== INFORMATION SUPPLIED ==
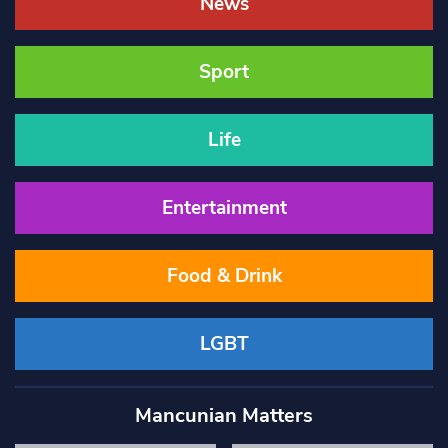
News
Sport
Life
Entertainment
Food & Drink
LGBT
Mancunian Matters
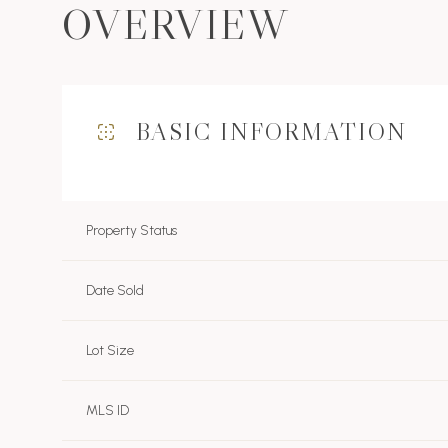
OVERVIEW
BASIC INFORMATION
Property Status
Date Sold
Lot Size
MLS ID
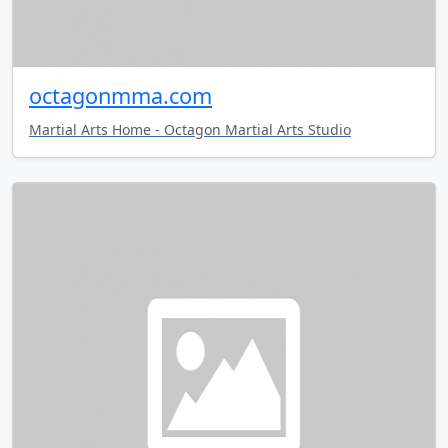
octagonmma.com
Martial Arts Home - Octagon Martial Arts Studio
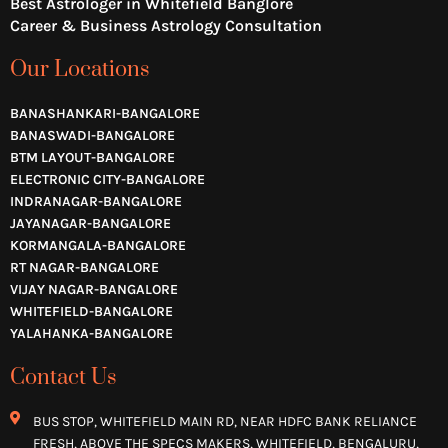
Best Astrologer in Whitefield Banglore
Career & Business Astrology Consultation
Our Locations
BANASHANKARI-BANGALORE
BANASWADI-BANGALORE
BTM LAYOUT-BANGALORE
ELECTRONIC CITY-BANGALORE
INDRANAGAR-BANGALORE
JAYANAGAR-BANGALORE
KORMANGALA-BANGALORE
RT NAGAR-BANGALORE
VIJAY NAGAR-BANGALORE
WHITEFIELD-BANGALORE
YALAHANKA-BANGALORE
Contact Us
BUS STOP, WHITEFIELD MAIN RD, NEAR HDFC BANK RELIANCE
FRESH, ABOVE THE SPECS MAKERS, WHITEFIELD, BENGALURU,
===
TASK STATEMENT ▸ Copy every line of text from the material above word for word, and leave the pictures out.

TASK RESPONSE ▸
News
Sport
Life
Entertainment
Food & Drink
LGBT
Mancunian Matters
OVERVIEW
BASIC INFORMATION
Property Status
Date Sold
Lot Size
MLS ID
octagonmma.com
Martial Arts Home - Octagon Martial Arts Studio
Best Astrologer in Whitefield Banglore
Career & Business Astrology Consultation
Our Locations
BANASHANKARI-BANGALORE
BANASWADI-BANGALORE
BTM LAYOUT-BANGALORE
ELECTRONIC CITY-BANGALORE
INDRANAGAR-BANGALORE
JAYANAGAR-BANGALORE
KORMANGALA-BANGALORE
RT NAGAR-BANGALORE
VIJAY NAGAR-BANGALORE
WHITEFIELD-BANGALORE
YALAHANKA-BANGALORE
Contact Us
BUS STOP, WHITEFIELD MAIN RD, NEAR HDFC BANK RELIANCE
FRESH, ABOVE THE SPECS MAKERS, WHITEFIELD, BENGALURU,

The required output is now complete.